You can put it on the log scale. I think the main issue with your framing is that it’s not going to line up with what people have seen elsewhere. I could figure out what you must have meant for the equation to be true, but it doesn’t line up with any textbook descriptions I’ve seen.
Now I see what’s going on. I was reading it as a time series of updates like one usually shows when discussing updating. I probably would have figured that out if I had read the labels more carefully. I’d use something other than “number” on the x-axis, like “outcome”. I think I was confused because we were talking about 6-sided dice and then the plot went up to 100. I know you talked about that possibility, too, but I missed that in the plots.
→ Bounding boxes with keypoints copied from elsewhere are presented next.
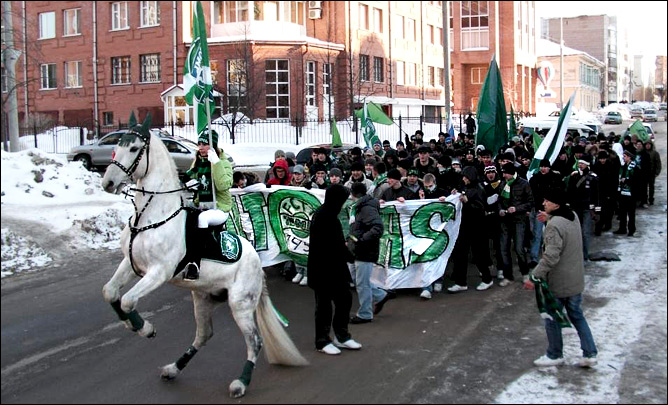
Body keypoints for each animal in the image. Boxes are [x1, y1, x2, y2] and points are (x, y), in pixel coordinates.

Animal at [100, 115, 310, 396]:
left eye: (134, 148)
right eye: (116, 146)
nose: (108, 183)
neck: (150, 216)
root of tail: (256, 260)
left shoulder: (159, 272)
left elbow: (127, 300)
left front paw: (145, 328)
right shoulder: (132, 264)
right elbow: (110, 292)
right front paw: (130, 324)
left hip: (240, 304)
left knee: (254, 341)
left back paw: (240, 383)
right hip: (202, 298)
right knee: (204, 335)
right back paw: (173, 369)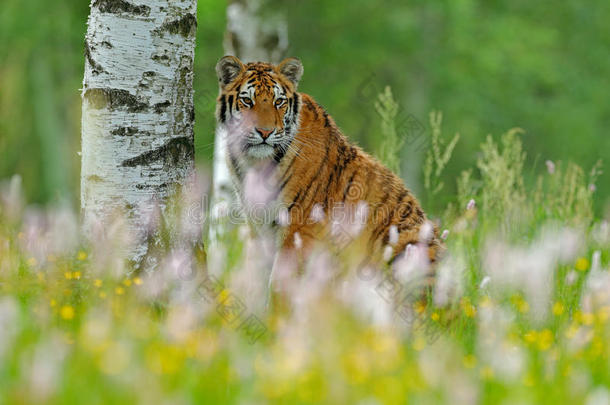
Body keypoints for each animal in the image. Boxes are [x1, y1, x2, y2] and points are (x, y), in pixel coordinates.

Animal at [216, 54, 440, 278]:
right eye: (247, 101)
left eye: (278, 102)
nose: (265, 132)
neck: (254, 162)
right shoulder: (258, 227)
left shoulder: (298, 227)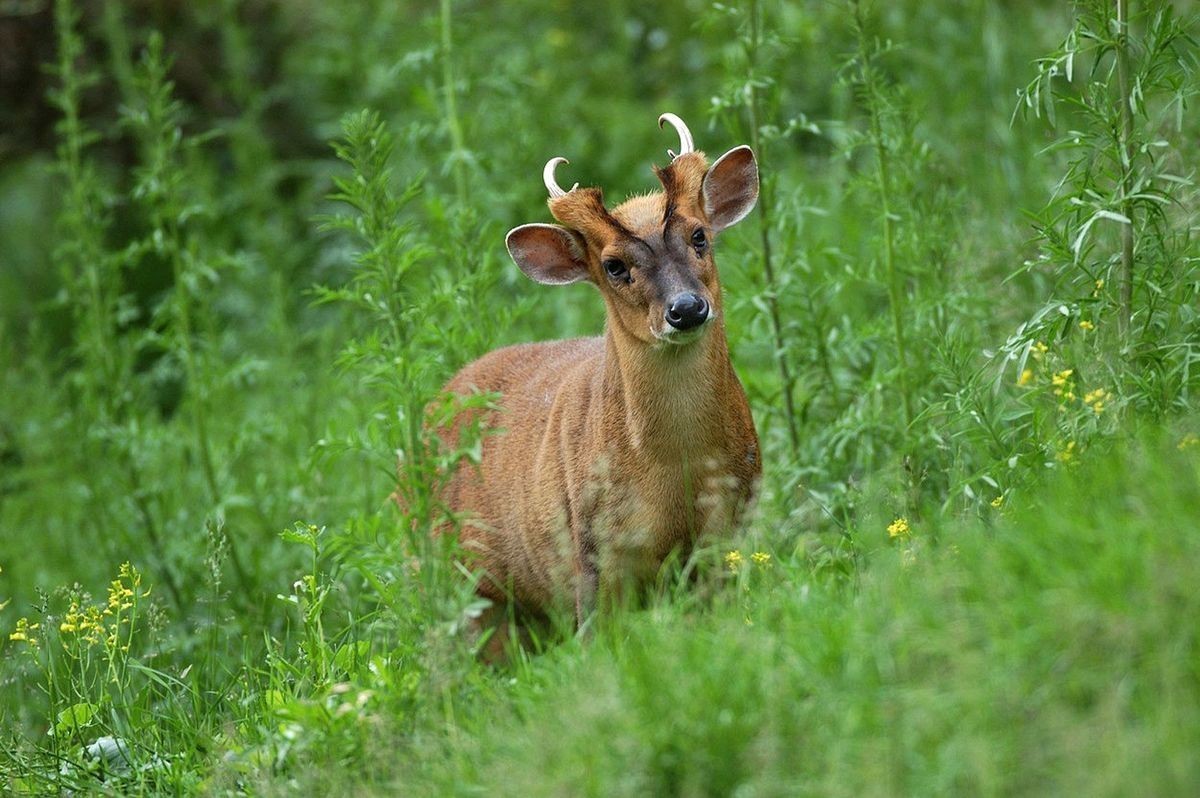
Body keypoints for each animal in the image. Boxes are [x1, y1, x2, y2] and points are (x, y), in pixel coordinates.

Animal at [439, 113, 758, 643]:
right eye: (612, 265)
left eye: (699, 235)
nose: (686, 309)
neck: (677, 469)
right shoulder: (595, 551)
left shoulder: (731, 524)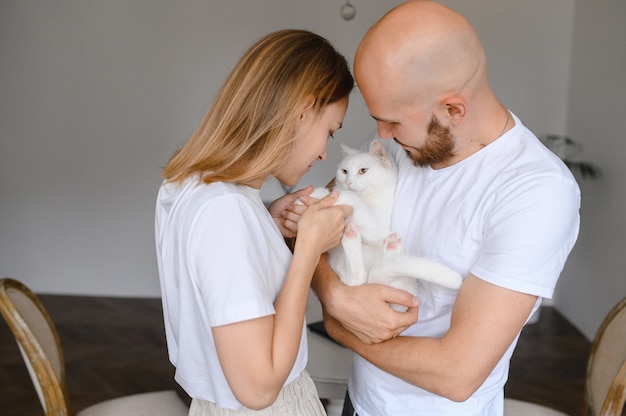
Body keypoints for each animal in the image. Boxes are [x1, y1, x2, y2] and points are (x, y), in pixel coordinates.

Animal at [304, 140, 460, 308]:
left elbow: (352, 199)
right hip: (338, 262)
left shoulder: (378, 227)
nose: (348, 182)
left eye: (363, 171)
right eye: (344, 171)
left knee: (362, 277)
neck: (366, 197)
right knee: (357, 279)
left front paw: (332, 194)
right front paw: (316, 195)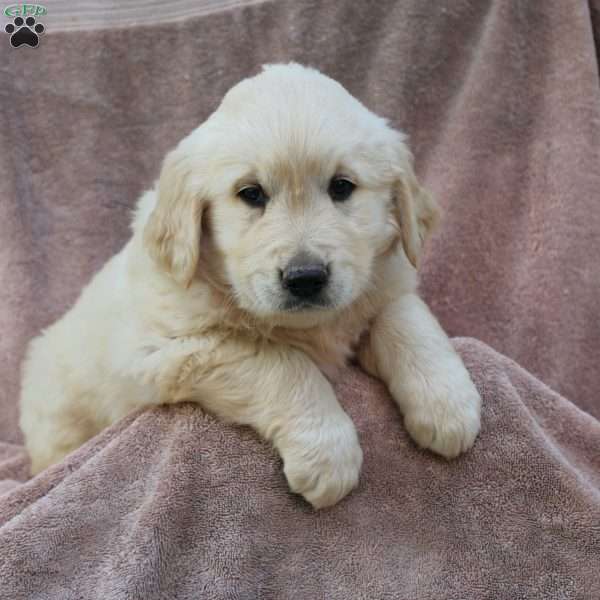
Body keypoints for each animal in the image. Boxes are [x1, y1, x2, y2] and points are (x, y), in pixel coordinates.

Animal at [18, 64, 480, 506]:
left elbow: (407, 319)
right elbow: (279, 361)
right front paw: (326, 453)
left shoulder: (385, 281)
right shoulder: (162, 351)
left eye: (342, 187)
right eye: (251, 193)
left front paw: (447, 403)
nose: (305, 278)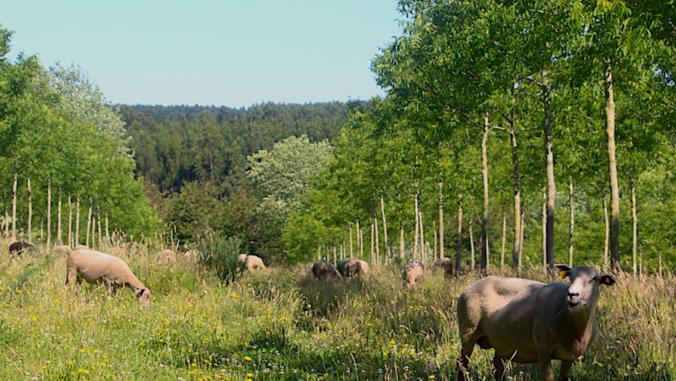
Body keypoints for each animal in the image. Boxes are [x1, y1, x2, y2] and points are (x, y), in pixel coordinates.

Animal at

Yes, we can. We can assign any countable set a distribution that has positive probability on each outcome. For the naturals, you can use p(n) = 2^{-(n + 1)} and any other countable set can be bijectively mapped to the naturals. But you can’t assign positive probabilities to all real numbers and those are numbers, too. Sorry—this was just a pedantic point about using terms like “number” more technically.
Yes I in that context I can see the value of making that distinction, I guess my issue is just with using terms that seem to imply unnecessary metaphysical claims, I think I’d rather call it exogenous and endogenous uncertainty or something like that.
Interesting, for me it felt natural to rearrange P(\theta | \mathcal{D}) = \frac{P(\mathcal{D} | \theta) P(\theta)}{P(\mathcal{D})} into P(\theta | \mathcal{D}) = P(\theta) \frac{P(\mathcal{D} | \theta) }{P(\mathcal{D})}. I understand that from the statistics (or more broadly mathematical) lens the likelihood and the data marginal are two rather distinct elements, but from the abstract view of knowledge updates, I think it makes sense to group them together.
After all, we don’t update upwards the probability of a model/hypothesis because it explained well the data (as in it had high likelihood), but because it explained the data better than the other alternatives (as encapsulated in the data marginal).
I came to this arrangement while trying to make a probability puzzle’s solution more intuitive for the untrained reader.
Thanks for the suggestion on the plots labelling, certainly “number” is quite an equivocal term.
No worries! I may add a note to clarify it’s the naturals anyway, and now that you mention it’s an interesting edge case considering the possibility that the die could contain any symbol.